The Transportation Network Companies Lyft and Uber would each be assessed a $10,000 surcharge for the initiative.

A program designed to encourage the creation of more wheelchair-ready taxicabs is part of a larger plan to overhaul of how taxis and transportation network companies such as Lyft and Uber are governed in Minneapolis. The City Council is expected to vote on the proposal Friday.

Currently, taxicab companies operating in Minneapolis are required to have 10 percent of their vehicles wheelchair ready — a provision that few of the companies are in compliance with, according to Grant Wilson, the city’s manager of business licenses.

Under the new plan, a pool of money would be created for the wheelchair incentives program by assessing a $20 charge to each of the roughly 900 taxicabs in Minneapolis. In addition, the Transportation Network Companies Lyft and Uber would each be assessed a $10,000 surcharge for the initiative.

“There are concerns that [drivers] can pick and choose who they want to give a ride to and when they want to give them a ride,” said Council Member Cam Gordon, who pointed out that persons requiring a wheelchair are not the only passengers with complaints about service. “What are we going to do if it looks like people of color are not getting picked up or parts of the city are not being served?”

“There is a requirement to provide service to all persons seeking a ride and a responsibility to convey all orderly passengers,” replied Wilson, who explained that service for both the taxicabs and cars-for-hire will be monitored.

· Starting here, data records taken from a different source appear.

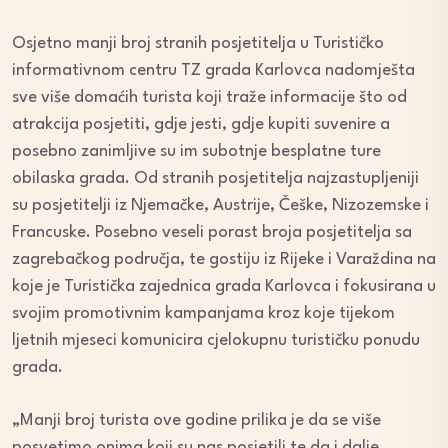
Osjetno manji broj stranih posjetitelja u Turističko
informativnom centru TZ grada Karlovca nadomješta
sve više domaćih turista koji traže informacije što od
atrakcija posjetiti, gdje jesti, gdje kupiti suvenire a
posebno zanimljive su im subotnje besplatne ture
obilaska grada. Od stranih posjetitelja najzastupljeniji
su posjetitelji iz Njemačke, Austrije, Češke, Nizozemske i
Francuske. Posebno veseli porast broja posjetitelja sa
zagrebačkog područja, te gostiju iz Rijeke i Varaždina na
koje je Turistička zajednica grada Karlovca i fokusirana u
svojim promotivnim kampanjama kroz koje tijekom
ljetnih mjeseci komunicira cjelokupnu turističku ponudu
grada.
„Manji broj turista ove godine prilika je da se više
posvetimo onima koji su nas posjetili te da i dalje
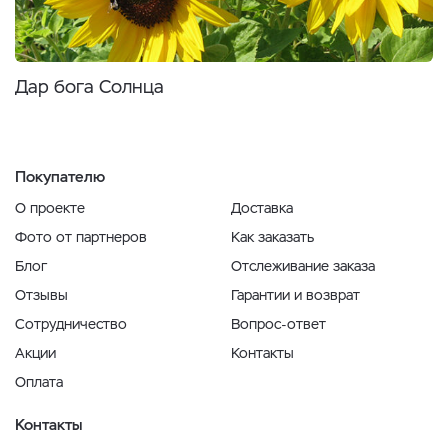
Дар бога Солнца
Покупателю
О проекте
Доставка
Фото от партнеров
Как заказать
Блог
Отслеживание заказа
Отзывы
Гарантии и возврат
Сотрудничество
Вопрос-ответ
Акции
Контакты
Оплата
Контакты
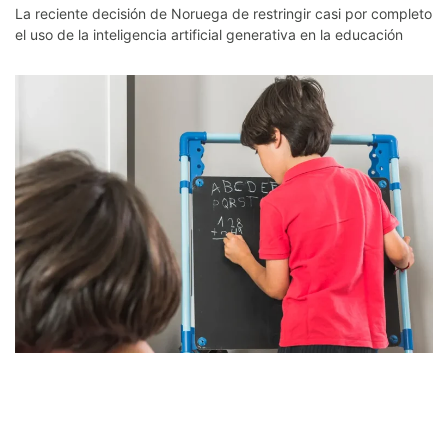
La reciente decisión de Noruega de restringir casi por completo
el uso de la inteligencia artificial generativa en la educación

Taxicab companies must have at least 10 licensed wheelchair-accessible cabs in their fleet to qualify for the incentive program, which will waive the $950 license fee for each of those vehicles. The program will also supply stipends for training drivers to work with passengers needing wheelchairs.

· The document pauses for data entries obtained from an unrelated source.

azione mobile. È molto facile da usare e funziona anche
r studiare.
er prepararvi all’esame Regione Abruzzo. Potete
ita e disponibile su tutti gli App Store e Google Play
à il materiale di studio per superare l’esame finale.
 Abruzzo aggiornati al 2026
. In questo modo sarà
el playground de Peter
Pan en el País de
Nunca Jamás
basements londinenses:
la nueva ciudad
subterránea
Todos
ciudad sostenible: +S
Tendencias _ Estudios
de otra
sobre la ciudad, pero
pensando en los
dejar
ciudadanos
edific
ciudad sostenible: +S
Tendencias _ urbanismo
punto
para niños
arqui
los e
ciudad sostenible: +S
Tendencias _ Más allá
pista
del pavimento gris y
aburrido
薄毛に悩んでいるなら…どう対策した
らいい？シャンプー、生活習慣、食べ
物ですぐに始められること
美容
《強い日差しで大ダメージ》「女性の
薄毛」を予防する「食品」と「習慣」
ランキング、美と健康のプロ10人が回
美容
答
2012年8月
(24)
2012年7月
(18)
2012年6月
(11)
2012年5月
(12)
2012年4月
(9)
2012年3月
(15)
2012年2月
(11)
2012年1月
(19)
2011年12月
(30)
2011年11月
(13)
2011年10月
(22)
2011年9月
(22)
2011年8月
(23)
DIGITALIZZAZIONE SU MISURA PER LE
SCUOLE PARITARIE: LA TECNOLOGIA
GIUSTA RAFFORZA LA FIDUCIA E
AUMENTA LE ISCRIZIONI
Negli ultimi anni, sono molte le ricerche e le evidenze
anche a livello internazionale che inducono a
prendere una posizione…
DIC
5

Companies with less than 10 wheelchair-accessible vehicles will still qualify for a license-fee reduction, though at half the rate: $475 for each wheelchair accessible vehicle in their fleet.

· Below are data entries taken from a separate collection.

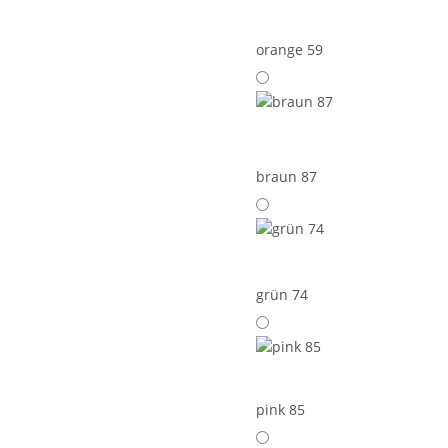
orange 59
braun 87
grün 74
pink 85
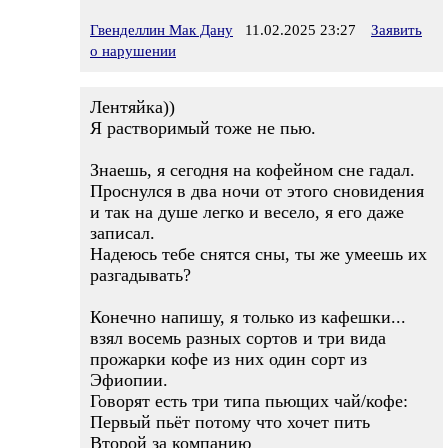
Гвенделлин Мак Дану
11.02.2025 23:27
Заявить
о нарушении
Лентяйка))
Я растворимый тоже не пью.
Знаешь, я сегодня на кофейном сне гадал.
Проснулся в два ночи от этого сновидения
и так на душе легко и весело, я его даже
записал.
Надеюсь тебе снятся сны, ты же умеешь их
разгадывать?
Конечно напишу, я только из кафешки...
взял восемь разных сортов и три вида
прожарки кофе из них один сорт из
Эфиопии.
Говорят есть три типа пьющих чай/кофе:
Первый пьёт потому что хочет пить
Второй за компанию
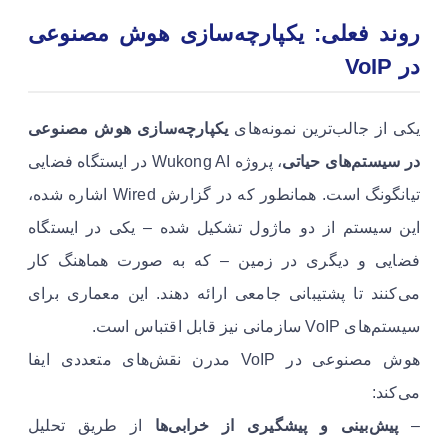
روند فعلی: یکپارچه‌سازی هوش مصنوعی
در VoIP
یکی از جالب‌ترین نمونه‌های
یکپارچه‌سازی هوش مصنوعی
در سیستم‌های حیاتی
، پروژه Wukong AI در ایستگاه فضایی
تیانگونگ است. همانطور که در گزارش Wired اشاره شده،
این سیستم از دو ماژول تشکیل شده – یکی در ایستگاه
فضایی و دیگری در زمین – که به صورت هماهنگ کار
می‌کنند تا پشتیبانی جامعی ارائه دهند. این معماری برای
سیستم‌های VoIP سازمانی نیز قابل اقتباس است.
هوش مصنوعی در VoIP مدرن نقش‌های متعددی ایفا
می‌کند:
–
پیش‌بینی و پیشگیری از خرابی‌ها
از طریق تحلیل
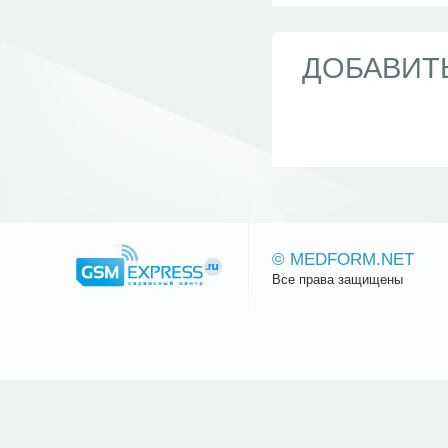
ДОБАВИТ
© MEDFORM.NET
Все права защищены
Сайт.ру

To qualify for the incentive program, the taxicab companies are also required to have 24-hour dispatch and around-the-clock service availability.   

“What we’ve seen is that there has been quite a bit of discrimination over the years in our ability to get cabs,” said Council Member Jacob Frey, who sponsored the revised ordinances.

The new rules will allow the app-based Lyft and UberX services to operate legally in Minneapolis, where have both have already been in service for several months while the new rules were being written.

The two companies allow individual drivers, using their own vehicles, to arrange via smartphone passenger pick up and drop off for an agreed upon fee. The services are not bound by the city-issued fee structure for taxicabs.